▸ **WORK INSTRUCTION**:
Answer these questions from the pancreatic cancer news report.
(a) Which experimental drug was combined with Gemzar in mice with pancreatic cancer?
(b) According to Cancer Research UK, how many new cases of pancreatic cancer are there each year in the United States?
(c) What did the researchers find about the blood vessels in the tumors of the genetically engineered mice?

LONDON (Reuters) - A poor network of blood vessels may explain why some people with pancreatic cancer are often resistant to a common chemotherapy treatment, international researchers said on Thursday.

A study by Cancer Research UK found that pancreatic cancer can spread quickly to a tumor, despite a healthy blood supply, and gave evidence why conventional cancer treatments such as Eli Lilly and Co's Gemzar were often ineffective.

The study found that combining cancer treatment Gemzar with Infinity Pharmaceutical's experimental drug IPI-926 made the treatment work better in mice with pancreatic cancer.

The findings could lead to better ways to treat one of the most deadly cancers -- one that only three percent of patients survive for five years or more, said David Tuveson, a researcher at Cancer UK's Cambridge Research Institute, who worked on the study.

"We're extremely excited by these results as they may help explain the disappointing response that many pancreatic cancer patients receive from chemotherapy drugs," Tuveson said in a statement.

"But these are early days and we need to show this approach is safe to use in humans before we can consider adding the new compound to cancer treatments," Tuveson said.

Pancreatic cancer is diagnosed in 230,000 people across the world each year, with 7,600 new cases in Britain and 37,000 new cases in the United States, according to Cancer Research UK.

It often spreads quickly and is not detected in many people until it is in an advanced stage, when surgical removal is not possible.

Using genetically engineered mice that develop pancreatic cancer, the researchers found the tumors in the animals were only sparsely threaded with blood vessels -- something they also saw in humans.

This indicated it was harder for drugs to reach the tumor and may help explain why pancreatic cancer does not respond to so-called VEGF inhibitors -- a new class of drugs that starve the tumor by restricting blood supply, the journal Science said.

Because the findings suggest pancreatic cancers do not need as good a supply of blood to the tumor as other cancers, novel treatments like IPI-926 may be critical in helping fight this type of cancer, researchers said.

"If these results hold in future studies, we hope that scientists will be able to make better use of current treatments and develop a range of new options which will help people with pancreatic cancer live longer," Dr. Lesley Walker of Cancer Research UK, which helped fund the study, said.

▸ **DATASET EXTRACT**:

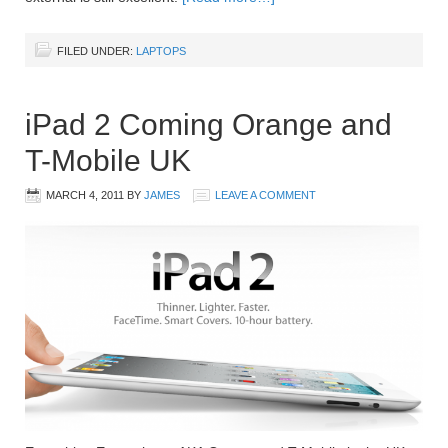
FILED UNDER:
LAPTOPS
iPad 2 Coming Orange and
T-Mobile UK
MARCH 4, 2011
BY
JAMES
LEAVE A COMMENT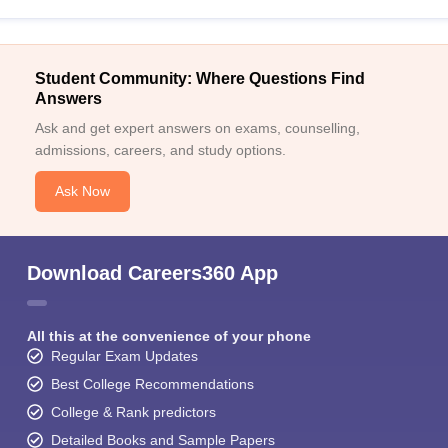
Student Community: Where Questions Find
Answers
Ask and get expert answers on exams, counselling,
admissions, careers, and study options.
Ask Now
Download Careers360 App
All this at the convenience of your phone
Regular Exam Updates
Best College Recommendations
College & Rank predictors
Detailed Books and Sample Papers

▸ **WRITTEN ANSWER**:
(a) IPI-926, from Infinity Pharmaceutical.
(b) 37,000.
(c) The tumors were only sparsely threaded with blood vessels.